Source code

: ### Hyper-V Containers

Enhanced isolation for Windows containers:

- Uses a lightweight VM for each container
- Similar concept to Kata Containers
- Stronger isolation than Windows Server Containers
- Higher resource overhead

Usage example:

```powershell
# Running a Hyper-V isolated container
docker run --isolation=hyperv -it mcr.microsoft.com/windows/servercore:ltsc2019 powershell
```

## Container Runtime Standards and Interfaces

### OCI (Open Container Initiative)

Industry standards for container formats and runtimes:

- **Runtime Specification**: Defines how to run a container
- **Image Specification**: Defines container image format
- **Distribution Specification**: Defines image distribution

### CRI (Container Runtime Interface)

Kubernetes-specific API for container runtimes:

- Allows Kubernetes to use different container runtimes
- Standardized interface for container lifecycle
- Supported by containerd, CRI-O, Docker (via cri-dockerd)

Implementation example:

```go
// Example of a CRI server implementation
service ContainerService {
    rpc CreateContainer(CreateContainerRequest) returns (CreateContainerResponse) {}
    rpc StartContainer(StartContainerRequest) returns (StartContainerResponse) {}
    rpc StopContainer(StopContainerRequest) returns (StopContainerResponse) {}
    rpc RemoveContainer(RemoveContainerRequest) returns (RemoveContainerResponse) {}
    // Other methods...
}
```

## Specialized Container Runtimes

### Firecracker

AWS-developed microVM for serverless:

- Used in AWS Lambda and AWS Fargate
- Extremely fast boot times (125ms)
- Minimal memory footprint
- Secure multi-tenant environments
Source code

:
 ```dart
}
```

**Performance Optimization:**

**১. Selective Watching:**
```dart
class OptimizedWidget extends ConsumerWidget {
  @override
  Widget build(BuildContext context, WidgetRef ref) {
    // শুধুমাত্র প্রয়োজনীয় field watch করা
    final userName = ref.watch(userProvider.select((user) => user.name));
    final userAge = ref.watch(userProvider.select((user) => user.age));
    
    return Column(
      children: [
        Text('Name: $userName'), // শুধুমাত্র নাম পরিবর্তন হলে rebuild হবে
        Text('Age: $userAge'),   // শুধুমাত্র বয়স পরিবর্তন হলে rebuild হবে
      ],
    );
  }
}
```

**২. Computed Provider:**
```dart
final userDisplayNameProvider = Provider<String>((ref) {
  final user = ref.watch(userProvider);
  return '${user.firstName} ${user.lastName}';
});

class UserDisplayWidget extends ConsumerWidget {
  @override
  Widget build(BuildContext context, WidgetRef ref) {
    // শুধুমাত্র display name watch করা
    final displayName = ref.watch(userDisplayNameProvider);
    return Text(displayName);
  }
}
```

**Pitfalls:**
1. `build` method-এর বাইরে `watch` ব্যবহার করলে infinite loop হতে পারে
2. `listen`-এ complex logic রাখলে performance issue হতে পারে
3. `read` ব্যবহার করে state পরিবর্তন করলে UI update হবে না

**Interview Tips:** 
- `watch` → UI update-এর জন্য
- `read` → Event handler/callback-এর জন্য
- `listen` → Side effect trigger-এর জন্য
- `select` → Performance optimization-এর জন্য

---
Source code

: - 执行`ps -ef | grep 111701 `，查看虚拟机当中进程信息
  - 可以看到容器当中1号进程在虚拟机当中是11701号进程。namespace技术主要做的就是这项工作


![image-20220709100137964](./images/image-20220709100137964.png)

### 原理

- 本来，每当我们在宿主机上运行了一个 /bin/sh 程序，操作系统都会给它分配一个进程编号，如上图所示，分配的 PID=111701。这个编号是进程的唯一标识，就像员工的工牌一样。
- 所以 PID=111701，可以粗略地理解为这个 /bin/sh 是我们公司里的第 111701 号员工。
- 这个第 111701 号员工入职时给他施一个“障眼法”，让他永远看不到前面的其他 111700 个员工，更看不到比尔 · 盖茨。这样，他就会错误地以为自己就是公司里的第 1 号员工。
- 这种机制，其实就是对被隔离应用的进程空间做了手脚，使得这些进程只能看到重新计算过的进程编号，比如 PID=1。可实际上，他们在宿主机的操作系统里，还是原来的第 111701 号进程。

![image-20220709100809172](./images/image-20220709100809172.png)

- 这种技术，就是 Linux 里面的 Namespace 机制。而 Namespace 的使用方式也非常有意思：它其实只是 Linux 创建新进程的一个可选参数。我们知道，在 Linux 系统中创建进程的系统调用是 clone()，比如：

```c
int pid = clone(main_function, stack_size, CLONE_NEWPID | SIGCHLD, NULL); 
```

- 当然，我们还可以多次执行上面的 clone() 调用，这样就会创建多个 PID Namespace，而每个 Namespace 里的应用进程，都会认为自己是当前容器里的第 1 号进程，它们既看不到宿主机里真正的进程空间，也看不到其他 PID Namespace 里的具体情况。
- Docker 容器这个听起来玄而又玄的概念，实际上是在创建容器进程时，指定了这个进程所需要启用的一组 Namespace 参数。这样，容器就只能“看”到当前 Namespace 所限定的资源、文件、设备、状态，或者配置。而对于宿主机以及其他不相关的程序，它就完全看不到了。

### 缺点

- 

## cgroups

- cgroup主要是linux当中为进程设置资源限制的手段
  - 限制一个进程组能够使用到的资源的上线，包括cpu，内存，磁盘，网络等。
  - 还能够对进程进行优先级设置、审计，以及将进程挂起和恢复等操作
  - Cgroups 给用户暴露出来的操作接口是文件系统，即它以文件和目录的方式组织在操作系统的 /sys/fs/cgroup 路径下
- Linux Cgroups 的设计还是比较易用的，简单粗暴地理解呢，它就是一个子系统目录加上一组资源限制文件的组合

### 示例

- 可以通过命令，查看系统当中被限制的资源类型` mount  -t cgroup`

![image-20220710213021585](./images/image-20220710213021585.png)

##############################

Task directions:
Word for word, repeat each line of the listing.

Solution to the problem:
Source code

: ### Hyper-V Containers

Enhanced isolation for Windows containers:

- Uses a lightweight VM for each container
- Similar concept to Kata Containers
- Stronger isolation than Windows Server Containers
- Higher resource overhead

Usage example:

```powershell
# Running a Hyper-V isolated container
docker run --isolation=hyperv -it mcr.microsoft.com/windows/servercore:ltsc2019 powershell
```

## Container Runtime Standards and Interfaces

### OCI (Open Container Initiative)

Industry standards for container formats and runtimes:

- **Runtime Specification**: Defines how to run a container
- **Image Specification**: Defines container image format
- **Distribution Specification**: Defines image distribution

### CRI (Container Runtime Interface)

Kubernetes-specific API for container runtimes:

- Allows Kubernetes to use different container runtimes
- Standardized interface for container lifecycle
- Supported by containerd, CRI-O, Docker (via cri-dockerd)

Implementation example:

```go
// Example of a CRI server implementation
service ContainerService {
    rpc CreateContainer(CreateContainerRequest) returns (CreateContainerResponse) {}
    rpc StartContainer(StartContainerRequest) returns (StartContainerResponse) {}
    rpc StopContainer(StopContainerRequest) returns (StopContainerResponse) {}
    rpc RemoveContainer(RemoveContainerRequest) returns (RemoveContainerResponse) {}
    // Other methods...
}
```

## Specialized Container Runtimes

### Firecracker

AWS-developed microVM for serverless:

- Used in AWS Lambda and AWS Fargate
- Extremely fast boot times (125ms)
- Minimal memory footprint
- Secure multi-tenant environments
Source code

:
 ```dart
}
```

**Performance Optimization:**

**১. Selective Watching:**
```dart
class OptimizedWidget extends ConsumerWidget {
  @override
  Widget build(BuildContext context, WidgetRef ref) {
    // শুধুমাত্র প্রয়োজনীয় field watch করা
    final userName = ref.watch(userProvider.select((user) => user.name));
    final userAge = ref.watch(userProvider.select((user) => user.age));
    
    return Column(
      children: [
        Text('Name: $userName'), // শুধুমাত্র নাম পরিবর্তন হলে rebuild হবে
        Text('Age: $userAge'),   // শুধুমাত্র বয়স পরিবর্তন হলে rebuild হবে
      ],
    );
  }
}
```

**২. Computed Provider:**
```dart
final userDisplayNameProvider = Provider<String>((ref) {
  final user = ref.watch(userProvider);
  return '${user.firstName} ${user.lastName}';
});

class UserDisplayWidget extends ConsumerWidget {
  @override
  Widget build(BuildContext context, WidgetRef ref) {
    // শুধুমাত্র display name watch করা
    final displayName = ref.watch(userDisplayNameProvider);
    return Text(displayName);
  }
}
```

**Pitfalls:**
1. `build` method-এর বাইরে `watch` ব্যবহার করলে infinite loop হতে পারে
2. `listen`-এ complex logic রাখলে performance issue হতে পারে
3. `read` ব্যবহার করে state পরিবর্তন করলে UI update হবে না

**Interview Tips:** 
- `watch` → UI update-এর জন্য
- `read` → Event handler/callback-এর জন্য
- `listen` → Side effect trigger-এর জন্য
- `select` → Performance optimization-এর জন্য

---
Source code

: - 执行`ps -ef | grep 111701 `，查看虚拟机当中进程信息
  - 可以看到容器当中1号进程在虚拟机当中是11701号进程。namespace技术主要做的就是这项工作


![image-20220709100137964](./images/image-20220709100137964.png)

### 原理

- 本来，每当我们在宿主机上运行了一个 /bin/sh 程序，操作系统都会给它分配一个进程编号，如上图所示，分配的 PID=111701。这个编号是进程的唯一标识，就像员工的工牌一样。
- 所以 PID=111701，可以粗略地理解为这个 /bin/sh 是我们公司里的第 111701 号员工。
- 这个第 111701 号员工入职时给他施一个“障眼法”，让他永远看不到前面的其他 111700 个员工，更看不到比尔 · 盖茨。这样，他就会错误地以为自己就是公司里的第 1 号员工。
- 这种机制，其实就是对被隔离应用的进程空间做了手脚，使得这些进程只能看到重新计算过的进程编号，比如 PID=1。可实际上，他们在宿主机的操作系统里，还是原来的第 111701 号进程。

![image-20220709100809172](./images/image-20220709100809172.png)

- 这种技术，就是 Linux 里面的 Namespace 机制。而 Namespace 的使用方式也非常有意思：它其实只是 Linux 创建新进程的一个可选参数。我们知道，在 Linux 系统中创建进程的系统调用是 clone()，比如：

```c
int pid = clone(main_function, stack_size, CLONE_NEWPID | SIGCHLD, NULL); 
```

- 当然，我们还可以多次执行上面的 clone() 调用，这样就会创建多个 PID Namespace，而每个 Namespace 里的应用进程，都会认为自己是当前容器里的第 1 号进程，它们既看不到宿主机里真正的进程空间，也看不到其他 PID Namespace 里的具体情况。
- Docker 容器这个听起来玄而又玄的概念，实际上是在创建容器进程时，指定了这个进程所需要启用的一组 Namespace 参数。这样，容器就只能“看”到当前 Namespace 所限定的资源、文件、设备、状态，或者配置。而对于宿主机以及其他不相关的程序，它就完全看不到了。

### 缺点

- 

## cgroups

- cgroup主要是linux当中为进程设置资源限制的手段
  - 限制一个进程组能够使用到的资源的上线，包括cpu，内存，磁盘，网络等。
  - 还能够对进程进行优先级设置、审计，以及将进程挂起和恢复等操作
  - Cgroups 给用户暴露出来的操作接口是文件系统，即它以文件和目录的方式组织在操作系统的 /sys/fs/cgroup 路径下
- Linux Cgroups 的设计还是比较易用的，简单粗暴地理解呢，它就是一个子系统目录加上一组资源限制文件的组合

### 示例

- 可以通过命令，查看系统当中被限制的资源类型` mount  -t cgroup`

![image-20220710213021585](./images/image-20220710213021585.png)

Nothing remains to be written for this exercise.